The school discrimination cases generated five different opinions, but the ones I wish to discuss are Chief Justice Roberts's, with 3 concurring conservative justices, Justice Breyer's, with 3 concurring liberal justices, and Justice Kennedy's, which therefore decides the case.
The case is about efforts by two different school districts, one in St. Louis and one in Seattle, to overcome residential and income segregation by prohibiting certain white students from attending their preferred school. In other words, it's about when the government may engage in racial discrimination. Roberts says this can be done (1) to correct segregation that can be traced to governmental action, and (2) to implement, in the narrowest possible way, a valid and urgent governmental interest in the goal of the discrimination. Breyer says that governmental discrimination can be done to enhance democracy and social cohesion, and that this reasoning has led to many Supreme Court decisions oking discrimination to combat segregation, whether of government action origin or not.
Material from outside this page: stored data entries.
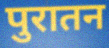
पुरातनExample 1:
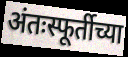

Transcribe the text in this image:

अंतःस्फूर्तीच्या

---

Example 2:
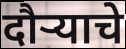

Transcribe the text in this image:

दौर्‍याचे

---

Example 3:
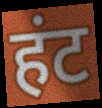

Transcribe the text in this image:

हंट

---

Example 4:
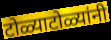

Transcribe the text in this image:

टोळ्याटोळ्यांनी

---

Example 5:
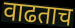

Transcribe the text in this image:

वाढताचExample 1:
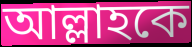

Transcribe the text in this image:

আল্লাহকে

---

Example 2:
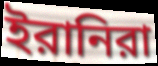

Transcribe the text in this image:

ইরানিরা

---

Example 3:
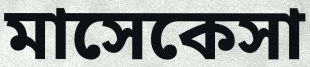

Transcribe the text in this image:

মাসেকেসা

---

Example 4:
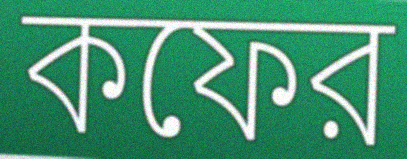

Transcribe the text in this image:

কফের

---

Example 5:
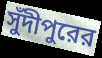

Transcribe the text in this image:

সুঁদীপুরের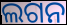
ଲଗନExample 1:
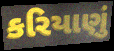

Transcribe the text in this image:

કરિયાણું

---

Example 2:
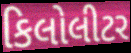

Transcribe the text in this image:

કિલોલીટર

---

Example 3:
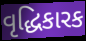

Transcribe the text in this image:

વૃદ્ધિકારક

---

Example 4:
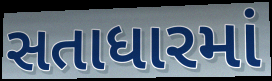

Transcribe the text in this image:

સતાધારમાં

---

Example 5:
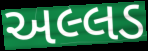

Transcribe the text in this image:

અલ્લડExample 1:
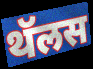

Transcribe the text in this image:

थॅलस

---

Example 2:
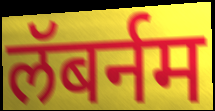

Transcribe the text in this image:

लॅबर्नम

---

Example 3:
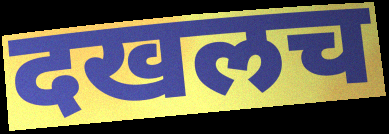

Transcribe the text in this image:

दखलच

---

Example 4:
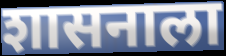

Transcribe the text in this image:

शासनाला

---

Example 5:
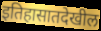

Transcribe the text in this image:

इतिहासातदेखील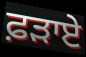
ਫ਼ੜਾਏ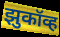
झुकॉव्ह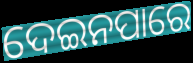
ଦେଇନପାରେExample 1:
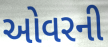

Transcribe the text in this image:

ઓવરની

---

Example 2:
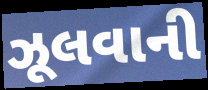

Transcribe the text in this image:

ઝૂલવાની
Kennedy agrees with Roberts’ interpretation of the 14th Amendment, but claims that the government could validly discriminate if it uses ways other than identifying and injuring individuals, which is what it was doing in these cases.
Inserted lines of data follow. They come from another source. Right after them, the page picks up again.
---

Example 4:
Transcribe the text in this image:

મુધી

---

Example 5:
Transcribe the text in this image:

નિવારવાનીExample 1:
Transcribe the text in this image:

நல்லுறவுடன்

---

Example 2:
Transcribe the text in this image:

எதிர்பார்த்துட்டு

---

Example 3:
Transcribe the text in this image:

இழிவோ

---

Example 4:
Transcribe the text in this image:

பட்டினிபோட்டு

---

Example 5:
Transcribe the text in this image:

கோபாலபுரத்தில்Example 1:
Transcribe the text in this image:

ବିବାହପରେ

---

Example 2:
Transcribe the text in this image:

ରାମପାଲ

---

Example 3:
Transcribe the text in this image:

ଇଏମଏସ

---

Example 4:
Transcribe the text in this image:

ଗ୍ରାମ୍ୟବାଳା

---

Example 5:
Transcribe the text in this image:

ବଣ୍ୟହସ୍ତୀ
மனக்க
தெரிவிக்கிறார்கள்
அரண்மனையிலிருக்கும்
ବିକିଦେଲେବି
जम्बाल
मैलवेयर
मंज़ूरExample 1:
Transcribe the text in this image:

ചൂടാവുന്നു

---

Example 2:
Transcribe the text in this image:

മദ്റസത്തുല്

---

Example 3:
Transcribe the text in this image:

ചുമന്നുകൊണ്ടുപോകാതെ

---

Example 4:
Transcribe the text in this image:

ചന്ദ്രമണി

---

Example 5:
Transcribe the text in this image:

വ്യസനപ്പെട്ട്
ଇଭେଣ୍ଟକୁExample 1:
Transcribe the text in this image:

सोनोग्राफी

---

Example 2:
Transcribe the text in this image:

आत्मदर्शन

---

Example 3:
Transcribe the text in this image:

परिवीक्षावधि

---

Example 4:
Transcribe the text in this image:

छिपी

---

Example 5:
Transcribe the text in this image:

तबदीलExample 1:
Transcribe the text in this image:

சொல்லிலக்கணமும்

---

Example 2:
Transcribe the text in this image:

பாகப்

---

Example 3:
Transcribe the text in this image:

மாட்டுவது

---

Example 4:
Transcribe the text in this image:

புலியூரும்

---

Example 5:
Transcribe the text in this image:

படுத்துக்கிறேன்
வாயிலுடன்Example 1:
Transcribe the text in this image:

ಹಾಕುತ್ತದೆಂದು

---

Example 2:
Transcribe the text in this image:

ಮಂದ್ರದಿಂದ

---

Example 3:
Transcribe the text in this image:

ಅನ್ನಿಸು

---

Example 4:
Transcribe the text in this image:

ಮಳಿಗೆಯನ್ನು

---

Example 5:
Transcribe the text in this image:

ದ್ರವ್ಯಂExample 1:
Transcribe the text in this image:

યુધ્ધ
It seems to me that most of the objection to this decision is based on the outcome, and some of it is based on the less than completely candid way in which the majority explained its preference for the narrow over the broad interpretation of acceptable discrimination. But from an outcome point of view, Fish’s argument also has a lot of merit: namely, that the majority’s narrow definition of acceptable discrimination is likely to protect liberal interests in the future, whereas Breyer’s broad definition could easily be used to support unfair State action.
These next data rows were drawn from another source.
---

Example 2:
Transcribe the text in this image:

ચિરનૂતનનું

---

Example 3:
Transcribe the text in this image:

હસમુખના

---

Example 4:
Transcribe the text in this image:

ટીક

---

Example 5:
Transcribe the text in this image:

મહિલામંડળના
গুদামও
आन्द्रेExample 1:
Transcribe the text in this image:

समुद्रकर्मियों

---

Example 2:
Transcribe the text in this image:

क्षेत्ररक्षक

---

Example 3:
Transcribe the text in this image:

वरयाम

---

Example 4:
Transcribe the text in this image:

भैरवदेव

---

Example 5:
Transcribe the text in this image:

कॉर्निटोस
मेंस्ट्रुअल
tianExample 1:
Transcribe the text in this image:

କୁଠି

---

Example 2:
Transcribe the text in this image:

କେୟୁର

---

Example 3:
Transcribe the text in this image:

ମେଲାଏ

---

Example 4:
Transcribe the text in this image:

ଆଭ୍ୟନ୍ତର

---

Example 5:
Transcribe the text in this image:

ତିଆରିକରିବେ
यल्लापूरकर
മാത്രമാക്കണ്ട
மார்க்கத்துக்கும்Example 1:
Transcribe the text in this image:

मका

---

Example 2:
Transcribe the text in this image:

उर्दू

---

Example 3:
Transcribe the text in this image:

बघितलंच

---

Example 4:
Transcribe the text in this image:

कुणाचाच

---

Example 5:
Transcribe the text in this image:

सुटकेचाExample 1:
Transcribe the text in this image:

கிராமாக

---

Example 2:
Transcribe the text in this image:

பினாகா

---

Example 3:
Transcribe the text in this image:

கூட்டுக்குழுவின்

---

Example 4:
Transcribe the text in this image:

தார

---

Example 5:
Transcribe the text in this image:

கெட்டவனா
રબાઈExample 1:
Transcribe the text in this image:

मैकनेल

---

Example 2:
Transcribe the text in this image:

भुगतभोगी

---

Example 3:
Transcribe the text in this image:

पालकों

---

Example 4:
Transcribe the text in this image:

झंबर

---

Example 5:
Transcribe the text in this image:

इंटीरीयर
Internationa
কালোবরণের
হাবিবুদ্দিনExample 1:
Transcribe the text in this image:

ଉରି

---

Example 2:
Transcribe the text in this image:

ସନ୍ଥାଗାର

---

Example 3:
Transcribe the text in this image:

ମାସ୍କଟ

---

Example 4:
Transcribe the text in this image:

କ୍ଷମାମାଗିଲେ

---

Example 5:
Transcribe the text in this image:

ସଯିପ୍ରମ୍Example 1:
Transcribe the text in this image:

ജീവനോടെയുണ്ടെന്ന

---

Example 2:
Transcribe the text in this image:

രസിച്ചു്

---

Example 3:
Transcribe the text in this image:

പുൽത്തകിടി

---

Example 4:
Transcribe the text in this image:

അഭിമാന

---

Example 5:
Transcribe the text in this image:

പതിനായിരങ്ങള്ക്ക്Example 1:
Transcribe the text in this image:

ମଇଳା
Every Supreme Court case results in two decisions. One decision is about the outcome, as above. The other is about the law, and what matters in the legal decision is both the legal principle that is enunciated, and how the Court reasons its way to that principle. In Bush v. Gore, the legal principle was reached by a lunge for the desired outcome, not through any reasoning supported by jurisprudence. It was a corrupt decision reached by morally corrupt judges, and the five who voted for it will be forever infamous. But the decision in the school cases is far from that. The reasoning by Roberts is scrupulous and plausible, whether one quibbles with certain phrases or not. To me, it indicates that at least Roberts and Alito are prepared to play fair with the Constitution, a document which can be interpreted in many different ways.